* [Actions to take]
A. Reproduce a passage from the FSM lecture word for word, starting at the words "One random attempt" and ending after the words "FSM design choices.".
B. In the FSM lecture, what does an FSM lock reach when the correct input sequence is entered?

FSM + Statistics Lecture

Why Brute-Forcing an FSM Lock Follows a Geometric Distribution

A step-by-step lesson for connecting your FSM knowledge to probability and statistics through brute-force unlocking attempts.

Learning target

By the end of this lesson, you should be able to explain why random brute-force attempts are modeled using a geometric distribution, not just use the formula.

Recognize

One random attempt is a success/failure experiment.

Derive

Build \(P(X=k)\) from repeated failures followed by one success.

Interpret

Connect \(p\), \(E[X]\), and FSM design choices.

1. Start from what you already know: the FSM is deterministic

An FSM lock moves through states according to the input sequence. If the correct sequence is entered, it reaches the unlock state. If a wrong input is entered, it may reset or move to another state.

Locked
S0
correct input 1
S1
correct input 2
Unlock
Key idea: The FSM itself is not random. For a given current state and a given input, the next state is fixed.

* [Given data]
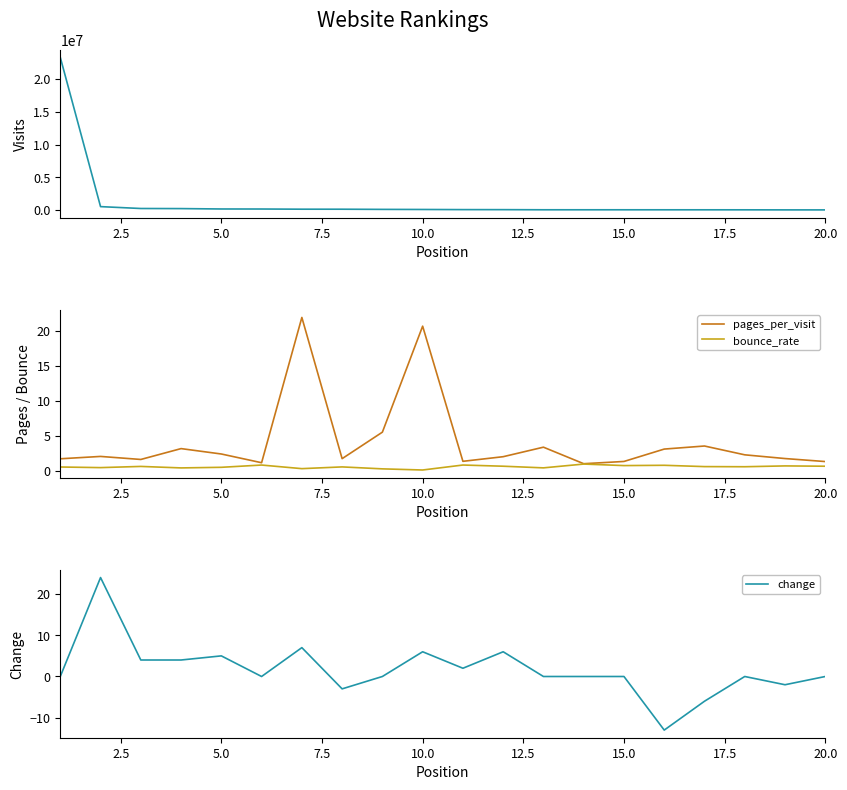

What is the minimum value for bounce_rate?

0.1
...
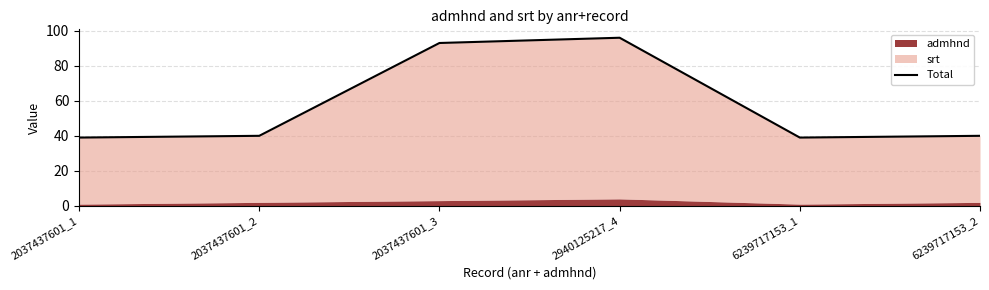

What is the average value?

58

* [Problem solutions]
A.
One random attempt is a success/failure experiment.

Derive

Build \(P(X=k)\) from repeated failures followed by one success.

Interpret

Connect \(p\), \(E[X]\), and FSM design choices.

B. The unlock state.